If there's a bus from wadebridge to polzeath then it's much easier for them to go to bodmin parkway on the train.  There's a bus from there to wadebridge.  _Much_ closer


----------



## boss56 (Aug 21, 2013)

Fingers said:


> We are thinking of going on a camping trip for a few days at the end of the month (depending on whether the weather is going to be reasonably decent or not so it will be last minute)
> 
> Can anyone suggest somewhere to pitch up in a tent near the beach with enough to do locally to keep a five year old amused?
> 
> Ta muchly


You get the (555 Padstow bus from Bodmin Parkway) you get off at Wadebridge and get the (584 Wadebridge to Camelford bus) it stops at Polzeath.You cant miss it as the bus goes down a hill and there is Polzeath beach,you can download timetables from Western Greyhound.
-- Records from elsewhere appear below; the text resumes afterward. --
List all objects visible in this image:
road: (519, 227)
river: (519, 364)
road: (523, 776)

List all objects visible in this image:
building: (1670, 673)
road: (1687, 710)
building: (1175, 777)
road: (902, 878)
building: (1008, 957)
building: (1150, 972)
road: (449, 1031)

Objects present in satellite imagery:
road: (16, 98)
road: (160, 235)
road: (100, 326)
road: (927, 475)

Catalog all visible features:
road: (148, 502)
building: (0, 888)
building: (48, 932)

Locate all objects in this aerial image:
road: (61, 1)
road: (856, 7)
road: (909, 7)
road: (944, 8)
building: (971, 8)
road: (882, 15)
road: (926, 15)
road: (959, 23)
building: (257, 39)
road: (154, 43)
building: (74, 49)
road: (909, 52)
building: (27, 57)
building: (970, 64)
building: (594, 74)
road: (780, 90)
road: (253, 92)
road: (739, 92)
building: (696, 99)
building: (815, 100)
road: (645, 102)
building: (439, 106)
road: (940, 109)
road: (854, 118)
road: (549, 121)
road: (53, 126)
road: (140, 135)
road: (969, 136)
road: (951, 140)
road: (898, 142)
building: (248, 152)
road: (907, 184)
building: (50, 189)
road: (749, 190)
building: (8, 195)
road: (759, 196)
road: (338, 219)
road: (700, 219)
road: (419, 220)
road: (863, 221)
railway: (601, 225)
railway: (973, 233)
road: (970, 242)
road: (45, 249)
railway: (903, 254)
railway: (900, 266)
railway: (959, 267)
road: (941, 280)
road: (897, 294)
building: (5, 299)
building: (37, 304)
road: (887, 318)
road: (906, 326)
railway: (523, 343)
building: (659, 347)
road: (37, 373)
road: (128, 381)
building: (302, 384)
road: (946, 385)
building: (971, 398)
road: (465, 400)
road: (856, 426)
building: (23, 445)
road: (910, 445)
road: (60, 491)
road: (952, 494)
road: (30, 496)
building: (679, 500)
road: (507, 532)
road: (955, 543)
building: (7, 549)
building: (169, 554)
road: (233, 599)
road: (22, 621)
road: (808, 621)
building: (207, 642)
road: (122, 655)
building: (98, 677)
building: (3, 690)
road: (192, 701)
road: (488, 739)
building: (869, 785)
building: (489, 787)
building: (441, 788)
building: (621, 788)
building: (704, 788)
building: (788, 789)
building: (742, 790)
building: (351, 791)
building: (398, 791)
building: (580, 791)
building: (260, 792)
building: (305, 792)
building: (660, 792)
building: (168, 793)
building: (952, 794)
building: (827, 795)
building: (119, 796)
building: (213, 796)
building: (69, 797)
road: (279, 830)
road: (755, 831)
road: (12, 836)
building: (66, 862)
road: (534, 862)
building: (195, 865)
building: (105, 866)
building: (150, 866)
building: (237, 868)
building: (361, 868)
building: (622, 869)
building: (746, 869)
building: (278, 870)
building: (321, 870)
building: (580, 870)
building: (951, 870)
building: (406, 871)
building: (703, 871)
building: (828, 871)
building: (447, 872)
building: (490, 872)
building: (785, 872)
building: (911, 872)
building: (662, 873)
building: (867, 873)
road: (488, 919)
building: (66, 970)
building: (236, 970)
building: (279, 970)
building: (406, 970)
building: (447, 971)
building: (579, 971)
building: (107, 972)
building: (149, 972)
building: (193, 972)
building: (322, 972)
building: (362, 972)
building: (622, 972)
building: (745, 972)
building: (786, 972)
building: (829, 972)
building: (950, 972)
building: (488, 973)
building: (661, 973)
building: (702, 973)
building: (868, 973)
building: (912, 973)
The timetable for the 584 reduces at the end of august but you could get a taxi from/to Wadebridge. Oh yeah and the buses are really dinky zero room for luggage.Enjoy!


----------



## ChrisD (Aug 21, 2013)

Warning:   The Camerons are in Polzeath.   Hopefully they'll have buggered off by the time we get there next week.
http://www.independent.co.uk/news/u...as-family-take-break-in-cornwall-8776498.html


----------



## Voley (Aug 21, 2013)

Chemical needs said:


> What's wrong with the caves?!?


Someone's usually had a shit in them.


----------



## Voley (Aug 21, 2013)

Perranporth is particularly of note for shitty caves for some reason, or it was when I lived there.


----------